Human pose images with coordinates:
+ + +
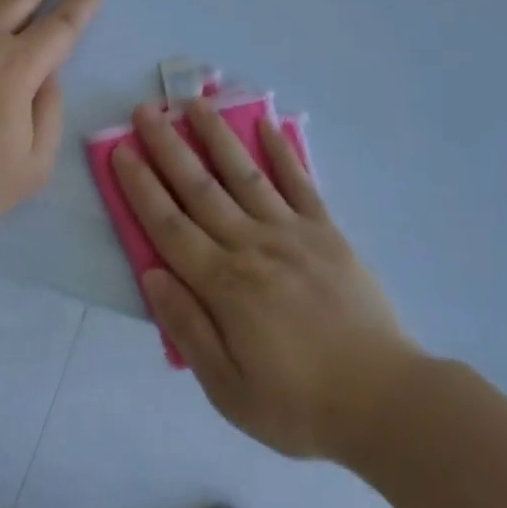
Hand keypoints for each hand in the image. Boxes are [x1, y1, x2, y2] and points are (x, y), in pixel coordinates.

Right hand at [113, 98, 415, 461]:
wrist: (385, 401)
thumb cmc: (298, 404)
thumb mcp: (228, 389)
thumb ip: (187, 328)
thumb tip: (151, 273)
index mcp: (224, 285)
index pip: (169, 225)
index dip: (141, 187)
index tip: (121, 151)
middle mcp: (252, 246)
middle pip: (200, 189)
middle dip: (168, 147)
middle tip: (145, 111)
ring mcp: (293, 234)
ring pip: (245, 175)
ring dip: (217, 136)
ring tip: (195, 103)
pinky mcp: (328, 233)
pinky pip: (301, 184)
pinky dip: (283, 152)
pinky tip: (268, 125)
+ + +
What this task involves: Word for word, set down each record shown above, omitting the pictures.

Task solution:
Hand keypoints for each hand in the image. Boxes are [x1, y1, x2, y2] and points are (x, y), in pixel coordinates.

Right hand at [113, 98, 415, 461]:
wrist: (385, 401)
thumb cmc: (298, 404)
thumb mcp: (228, 389)
thumb ip: (187, 328)
thumb tip: (151, 273)
index mcp: (224, 285)
index pip: (169, 225)
index dip: (141, 187)
index tip: (121, 151)
middle mcp: (252, 246)
middle pip: (200, 189)
middle dip: (168, 147)
middle tip: (145, 111)
ring mcp: (293, 234)
ring pip: (245, 175)
ring dip: (217, 136)
ring tip: (195, 103)
pinky mcp: (328, 233)
pinky pip: (301, 184)
pinky dip: (283, 152)
pinky tip: (268, 125)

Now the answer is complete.